Il ressort de ses termes mêmes, rappelés au point précédent, que la demande adressée à l’Agence nationale de sécurité du médicament et des produits de santé par la société requérante, constitue une demande d’information dont le rejet, qui ne fait pas grief, ne peut être contesté par la voie du recours pour excès de pouvoir. Dès lors, les conclusions à fin d’annulation présentées par la société Lemer Pax sont irrecevables.
Il résulte de ce qui précède que les conclusions à fin d’annulation présentées par la société Lemer Pax doivent être rejetées. Par voie de conséquence, et en tout état de cause, les conclusions présentées au titre des articles L. 761-1 et R. 761-1 du code de justice administrative ne peuvent qu’être rejetées.
D E C I D E :
Article 1er : La requête de la société Lemer Pax est rejetée.
Article 2 : Le présent jugement sera notifié à la société Lemer Pax et à l’Agence nationale de sécurité du médicament et des produits de santé.
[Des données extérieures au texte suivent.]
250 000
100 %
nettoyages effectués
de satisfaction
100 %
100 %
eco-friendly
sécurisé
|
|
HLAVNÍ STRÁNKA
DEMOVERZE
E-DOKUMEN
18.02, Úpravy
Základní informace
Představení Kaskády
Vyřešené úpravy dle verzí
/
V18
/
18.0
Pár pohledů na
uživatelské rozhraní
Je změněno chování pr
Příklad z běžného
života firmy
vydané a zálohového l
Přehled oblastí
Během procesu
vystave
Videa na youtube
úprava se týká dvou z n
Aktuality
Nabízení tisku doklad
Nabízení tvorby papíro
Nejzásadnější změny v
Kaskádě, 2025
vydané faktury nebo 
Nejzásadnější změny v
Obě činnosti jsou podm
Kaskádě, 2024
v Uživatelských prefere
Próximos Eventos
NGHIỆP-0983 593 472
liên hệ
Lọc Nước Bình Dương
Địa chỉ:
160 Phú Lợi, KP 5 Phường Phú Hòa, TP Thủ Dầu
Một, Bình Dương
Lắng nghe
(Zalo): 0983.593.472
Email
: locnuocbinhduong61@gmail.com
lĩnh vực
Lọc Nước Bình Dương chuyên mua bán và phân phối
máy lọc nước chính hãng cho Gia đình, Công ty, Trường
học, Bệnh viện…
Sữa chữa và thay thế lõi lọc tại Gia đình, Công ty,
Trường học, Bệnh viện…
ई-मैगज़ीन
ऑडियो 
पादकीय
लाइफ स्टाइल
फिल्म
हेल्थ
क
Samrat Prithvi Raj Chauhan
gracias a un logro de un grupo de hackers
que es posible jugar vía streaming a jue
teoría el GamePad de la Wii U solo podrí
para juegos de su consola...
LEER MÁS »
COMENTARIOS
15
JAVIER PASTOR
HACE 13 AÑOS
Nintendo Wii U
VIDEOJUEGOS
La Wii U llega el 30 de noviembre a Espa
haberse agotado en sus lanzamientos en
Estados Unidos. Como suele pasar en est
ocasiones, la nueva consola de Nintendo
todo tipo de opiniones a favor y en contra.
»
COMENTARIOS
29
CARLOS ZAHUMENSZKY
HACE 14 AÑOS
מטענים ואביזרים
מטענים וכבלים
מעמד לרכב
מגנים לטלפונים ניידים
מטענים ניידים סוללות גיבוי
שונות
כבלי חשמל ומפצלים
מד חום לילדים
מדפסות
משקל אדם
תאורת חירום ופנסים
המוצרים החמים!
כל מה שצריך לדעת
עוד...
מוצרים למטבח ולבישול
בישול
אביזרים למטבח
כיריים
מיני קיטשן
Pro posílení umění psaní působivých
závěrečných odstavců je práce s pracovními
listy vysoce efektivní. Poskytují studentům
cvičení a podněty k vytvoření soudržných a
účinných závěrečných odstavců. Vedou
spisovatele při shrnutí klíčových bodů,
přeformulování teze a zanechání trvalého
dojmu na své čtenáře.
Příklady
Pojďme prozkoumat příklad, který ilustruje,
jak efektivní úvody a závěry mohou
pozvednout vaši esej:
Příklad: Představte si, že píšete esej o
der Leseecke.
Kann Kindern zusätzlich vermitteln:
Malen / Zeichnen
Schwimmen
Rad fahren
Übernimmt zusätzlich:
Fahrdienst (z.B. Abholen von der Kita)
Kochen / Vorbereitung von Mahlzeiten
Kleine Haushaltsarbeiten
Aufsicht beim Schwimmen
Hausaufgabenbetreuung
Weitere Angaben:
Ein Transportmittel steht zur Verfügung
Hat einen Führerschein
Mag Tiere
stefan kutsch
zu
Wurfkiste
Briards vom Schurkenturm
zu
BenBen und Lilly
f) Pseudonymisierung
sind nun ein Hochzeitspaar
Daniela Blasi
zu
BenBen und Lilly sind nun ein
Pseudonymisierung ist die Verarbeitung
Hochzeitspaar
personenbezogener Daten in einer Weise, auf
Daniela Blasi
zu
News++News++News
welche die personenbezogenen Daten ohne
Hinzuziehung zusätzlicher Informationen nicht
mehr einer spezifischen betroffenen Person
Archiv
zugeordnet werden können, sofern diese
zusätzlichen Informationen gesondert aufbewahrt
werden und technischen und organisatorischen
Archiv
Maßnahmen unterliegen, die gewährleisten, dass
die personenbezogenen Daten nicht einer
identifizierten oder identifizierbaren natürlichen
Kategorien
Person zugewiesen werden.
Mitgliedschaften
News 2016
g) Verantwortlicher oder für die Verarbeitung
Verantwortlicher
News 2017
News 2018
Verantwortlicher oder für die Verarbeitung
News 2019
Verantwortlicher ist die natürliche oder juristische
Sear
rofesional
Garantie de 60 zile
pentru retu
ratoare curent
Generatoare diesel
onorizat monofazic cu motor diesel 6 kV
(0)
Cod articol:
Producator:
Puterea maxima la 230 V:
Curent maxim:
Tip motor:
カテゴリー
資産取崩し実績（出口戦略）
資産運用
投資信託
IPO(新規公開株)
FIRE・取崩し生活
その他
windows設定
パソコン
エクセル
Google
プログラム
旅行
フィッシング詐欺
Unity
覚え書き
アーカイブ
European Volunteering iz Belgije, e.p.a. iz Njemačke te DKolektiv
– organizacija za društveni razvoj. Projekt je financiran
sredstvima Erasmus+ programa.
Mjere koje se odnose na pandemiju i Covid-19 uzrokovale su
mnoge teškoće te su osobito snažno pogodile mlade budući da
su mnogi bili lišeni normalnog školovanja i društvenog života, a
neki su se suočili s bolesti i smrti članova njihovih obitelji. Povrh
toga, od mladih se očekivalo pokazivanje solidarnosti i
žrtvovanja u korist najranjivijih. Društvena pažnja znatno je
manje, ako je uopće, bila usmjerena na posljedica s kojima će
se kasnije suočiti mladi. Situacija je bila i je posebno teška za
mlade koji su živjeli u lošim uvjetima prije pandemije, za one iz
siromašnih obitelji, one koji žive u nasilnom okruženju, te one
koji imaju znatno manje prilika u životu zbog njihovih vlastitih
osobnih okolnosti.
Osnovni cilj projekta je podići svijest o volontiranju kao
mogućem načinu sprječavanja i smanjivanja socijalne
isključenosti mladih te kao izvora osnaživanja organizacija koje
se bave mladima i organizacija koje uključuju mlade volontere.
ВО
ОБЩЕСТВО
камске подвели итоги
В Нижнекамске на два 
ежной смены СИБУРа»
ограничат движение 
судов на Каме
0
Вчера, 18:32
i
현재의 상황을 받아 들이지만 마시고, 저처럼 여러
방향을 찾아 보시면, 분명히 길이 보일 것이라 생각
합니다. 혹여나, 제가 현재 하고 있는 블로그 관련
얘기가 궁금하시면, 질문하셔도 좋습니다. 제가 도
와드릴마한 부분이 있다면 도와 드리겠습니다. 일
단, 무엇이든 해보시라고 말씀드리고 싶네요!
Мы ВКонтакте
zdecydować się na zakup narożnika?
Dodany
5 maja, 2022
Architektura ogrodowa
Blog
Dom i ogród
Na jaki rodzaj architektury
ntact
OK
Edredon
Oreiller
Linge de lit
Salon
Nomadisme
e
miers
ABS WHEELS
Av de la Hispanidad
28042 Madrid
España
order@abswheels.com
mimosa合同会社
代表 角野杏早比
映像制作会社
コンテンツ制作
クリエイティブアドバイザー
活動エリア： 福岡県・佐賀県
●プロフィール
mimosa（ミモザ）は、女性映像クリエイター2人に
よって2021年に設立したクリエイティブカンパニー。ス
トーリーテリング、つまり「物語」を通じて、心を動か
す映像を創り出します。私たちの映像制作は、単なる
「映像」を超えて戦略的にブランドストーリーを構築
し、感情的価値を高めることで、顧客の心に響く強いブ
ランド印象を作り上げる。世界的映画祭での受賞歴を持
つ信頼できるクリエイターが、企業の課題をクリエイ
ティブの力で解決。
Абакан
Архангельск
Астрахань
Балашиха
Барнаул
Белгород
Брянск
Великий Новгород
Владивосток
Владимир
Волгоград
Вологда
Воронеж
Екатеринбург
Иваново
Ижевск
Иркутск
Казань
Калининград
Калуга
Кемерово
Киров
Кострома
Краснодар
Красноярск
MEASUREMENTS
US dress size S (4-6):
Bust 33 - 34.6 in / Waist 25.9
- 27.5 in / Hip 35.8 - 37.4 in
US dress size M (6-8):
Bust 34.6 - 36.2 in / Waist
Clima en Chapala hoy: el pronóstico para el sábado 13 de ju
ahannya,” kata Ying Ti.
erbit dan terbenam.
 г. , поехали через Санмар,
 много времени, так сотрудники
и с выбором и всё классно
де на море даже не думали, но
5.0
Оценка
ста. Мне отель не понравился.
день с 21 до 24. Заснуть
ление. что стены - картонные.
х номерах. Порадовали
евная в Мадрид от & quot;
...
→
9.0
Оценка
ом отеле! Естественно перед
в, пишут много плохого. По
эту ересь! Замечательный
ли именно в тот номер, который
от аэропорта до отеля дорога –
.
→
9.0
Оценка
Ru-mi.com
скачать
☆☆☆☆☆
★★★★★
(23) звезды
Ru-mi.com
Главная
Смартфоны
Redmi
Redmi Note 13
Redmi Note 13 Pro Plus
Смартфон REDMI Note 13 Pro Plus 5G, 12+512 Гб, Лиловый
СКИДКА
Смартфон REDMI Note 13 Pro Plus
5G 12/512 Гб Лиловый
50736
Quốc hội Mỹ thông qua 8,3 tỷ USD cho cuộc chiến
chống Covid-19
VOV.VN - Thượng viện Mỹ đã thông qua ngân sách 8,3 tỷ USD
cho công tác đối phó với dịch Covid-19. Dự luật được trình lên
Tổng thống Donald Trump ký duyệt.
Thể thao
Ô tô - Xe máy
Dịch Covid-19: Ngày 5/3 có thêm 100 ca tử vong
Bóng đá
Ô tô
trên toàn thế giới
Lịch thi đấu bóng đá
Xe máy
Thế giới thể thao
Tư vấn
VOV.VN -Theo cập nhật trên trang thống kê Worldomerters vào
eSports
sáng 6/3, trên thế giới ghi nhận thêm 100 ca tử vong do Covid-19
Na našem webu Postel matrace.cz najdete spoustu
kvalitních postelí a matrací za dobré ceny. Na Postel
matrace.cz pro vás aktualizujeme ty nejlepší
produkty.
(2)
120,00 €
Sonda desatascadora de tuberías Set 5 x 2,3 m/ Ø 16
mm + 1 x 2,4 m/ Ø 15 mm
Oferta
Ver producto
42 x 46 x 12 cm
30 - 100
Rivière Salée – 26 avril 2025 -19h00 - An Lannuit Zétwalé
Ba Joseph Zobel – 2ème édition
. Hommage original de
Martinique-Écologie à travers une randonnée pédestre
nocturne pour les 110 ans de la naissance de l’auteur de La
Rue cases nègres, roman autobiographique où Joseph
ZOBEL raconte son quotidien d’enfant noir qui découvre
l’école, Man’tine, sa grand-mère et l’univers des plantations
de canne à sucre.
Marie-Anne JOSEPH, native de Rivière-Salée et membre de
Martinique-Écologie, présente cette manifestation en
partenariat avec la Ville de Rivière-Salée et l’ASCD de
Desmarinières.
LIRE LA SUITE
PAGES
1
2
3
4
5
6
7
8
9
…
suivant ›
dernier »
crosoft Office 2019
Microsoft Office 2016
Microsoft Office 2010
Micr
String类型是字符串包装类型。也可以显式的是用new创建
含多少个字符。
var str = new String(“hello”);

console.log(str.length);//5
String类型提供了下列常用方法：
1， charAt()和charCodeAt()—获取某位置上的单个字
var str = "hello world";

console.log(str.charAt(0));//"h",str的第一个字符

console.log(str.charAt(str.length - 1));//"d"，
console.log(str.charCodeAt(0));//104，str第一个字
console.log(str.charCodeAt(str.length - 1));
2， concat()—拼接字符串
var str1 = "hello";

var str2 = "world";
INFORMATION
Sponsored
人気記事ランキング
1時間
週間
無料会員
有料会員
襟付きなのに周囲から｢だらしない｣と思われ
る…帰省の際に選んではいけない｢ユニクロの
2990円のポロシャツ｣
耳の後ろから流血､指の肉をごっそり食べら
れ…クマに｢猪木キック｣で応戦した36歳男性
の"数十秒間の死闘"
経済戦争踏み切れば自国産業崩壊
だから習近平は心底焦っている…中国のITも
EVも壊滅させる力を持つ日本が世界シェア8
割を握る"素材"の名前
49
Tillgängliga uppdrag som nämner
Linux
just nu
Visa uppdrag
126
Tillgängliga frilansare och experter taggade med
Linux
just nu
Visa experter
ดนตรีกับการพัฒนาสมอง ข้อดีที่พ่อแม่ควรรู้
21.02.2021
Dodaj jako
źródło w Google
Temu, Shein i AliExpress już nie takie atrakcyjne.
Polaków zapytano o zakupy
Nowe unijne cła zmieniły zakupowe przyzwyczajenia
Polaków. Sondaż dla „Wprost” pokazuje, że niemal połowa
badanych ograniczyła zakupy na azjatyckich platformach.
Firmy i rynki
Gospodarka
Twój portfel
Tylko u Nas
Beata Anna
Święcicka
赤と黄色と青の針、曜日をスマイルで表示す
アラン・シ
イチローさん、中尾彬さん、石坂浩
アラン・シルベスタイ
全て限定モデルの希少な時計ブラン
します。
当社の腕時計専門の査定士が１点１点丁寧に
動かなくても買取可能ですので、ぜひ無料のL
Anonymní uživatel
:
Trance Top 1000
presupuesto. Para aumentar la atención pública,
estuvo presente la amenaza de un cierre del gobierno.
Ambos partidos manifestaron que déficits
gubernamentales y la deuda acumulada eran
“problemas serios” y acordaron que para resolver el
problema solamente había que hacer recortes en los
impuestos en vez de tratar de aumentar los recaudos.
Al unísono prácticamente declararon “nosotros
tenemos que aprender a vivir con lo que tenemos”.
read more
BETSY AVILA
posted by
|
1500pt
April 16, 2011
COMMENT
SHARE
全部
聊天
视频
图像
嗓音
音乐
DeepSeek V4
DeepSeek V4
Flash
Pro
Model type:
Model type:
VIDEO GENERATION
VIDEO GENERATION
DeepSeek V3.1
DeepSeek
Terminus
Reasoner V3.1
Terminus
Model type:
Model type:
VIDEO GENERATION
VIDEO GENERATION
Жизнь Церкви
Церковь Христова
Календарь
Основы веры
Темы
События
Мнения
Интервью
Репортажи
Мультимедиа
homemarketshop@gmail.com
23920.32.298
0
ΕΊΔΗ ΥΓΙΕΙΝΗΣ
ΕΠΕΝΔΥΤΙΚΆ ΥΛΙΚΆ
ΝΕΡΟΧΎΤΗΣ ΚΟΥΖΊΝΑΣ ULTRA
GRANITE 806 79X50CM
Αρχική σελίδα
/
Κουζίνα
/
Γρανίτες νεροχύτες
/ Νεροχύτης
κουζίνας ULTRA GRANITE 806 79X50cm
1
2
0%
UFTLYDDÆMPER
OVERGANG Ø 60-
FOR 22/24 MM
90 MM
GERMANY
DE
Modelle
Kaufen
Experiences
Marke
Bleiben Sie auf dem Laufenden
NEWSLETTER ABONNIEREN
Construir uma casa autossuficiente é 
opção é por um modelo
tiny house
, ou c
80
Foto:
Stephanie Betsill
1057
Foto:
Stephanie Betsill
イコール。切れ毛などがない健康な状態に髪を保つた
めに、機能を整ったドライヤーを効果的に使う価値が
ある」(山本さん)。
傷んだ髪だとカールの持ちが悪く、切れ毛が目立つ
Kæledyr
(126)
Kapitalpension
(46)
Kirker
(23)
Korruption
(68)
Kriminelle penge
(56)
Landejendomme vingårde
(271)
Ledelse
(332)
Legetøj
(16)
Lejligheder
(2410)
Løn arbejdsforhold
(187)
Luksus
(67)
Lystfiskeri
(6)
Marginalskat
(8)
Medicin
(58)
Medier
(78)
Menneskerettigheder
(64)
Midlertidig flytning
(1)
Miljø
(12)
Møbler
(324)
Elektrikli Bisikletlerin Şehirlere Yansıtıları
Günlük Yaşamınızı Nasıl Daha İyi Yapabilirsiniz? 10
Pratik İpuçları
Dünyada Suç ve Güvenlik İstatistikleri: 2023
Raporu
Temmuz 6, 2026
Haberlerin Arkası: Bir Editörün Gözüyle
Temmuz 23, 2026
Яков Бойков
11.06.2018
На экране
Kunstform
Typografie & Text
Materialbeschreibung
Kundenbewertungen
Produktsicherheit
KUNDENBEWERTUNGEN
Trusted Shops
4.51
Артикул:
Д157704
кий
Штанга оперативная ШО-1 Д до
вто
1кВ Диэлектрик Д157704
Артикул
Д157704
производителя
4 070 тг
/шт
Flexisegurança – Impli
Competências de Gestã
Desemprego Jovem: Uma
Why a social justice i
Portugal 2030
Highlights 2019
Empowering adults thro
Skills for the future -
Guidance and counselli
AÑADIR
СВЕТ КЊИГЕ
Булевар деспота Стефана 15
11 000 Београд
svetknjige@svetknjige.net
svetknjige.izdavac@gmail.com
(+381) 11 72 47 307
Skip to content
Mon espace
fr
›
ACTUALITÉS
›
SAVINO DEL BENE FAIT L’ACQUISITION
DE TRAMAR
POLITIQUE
Délibéré après l’audience du 22 janvier 2025, à laquelle siégeaient :
M. Gauchard, président ;
M. Guiral, premier conseiller ;
Mme Lamlih, première conseillère.
Rendu public par mise à disposition au greffe le 5 février 2025.
La rapporteure,
D. Lamlih
Le président,
L. Gauchard
La greffière,
S. Jarrin
La République mande et ordonne à la ministre chargée de la santé en ce qui la concerne ou à tous commissaires de justice à ce requis en ce qui concerne les voies de droit commun contre les parties privées, de pourvoir à l’exécution de la présente décision.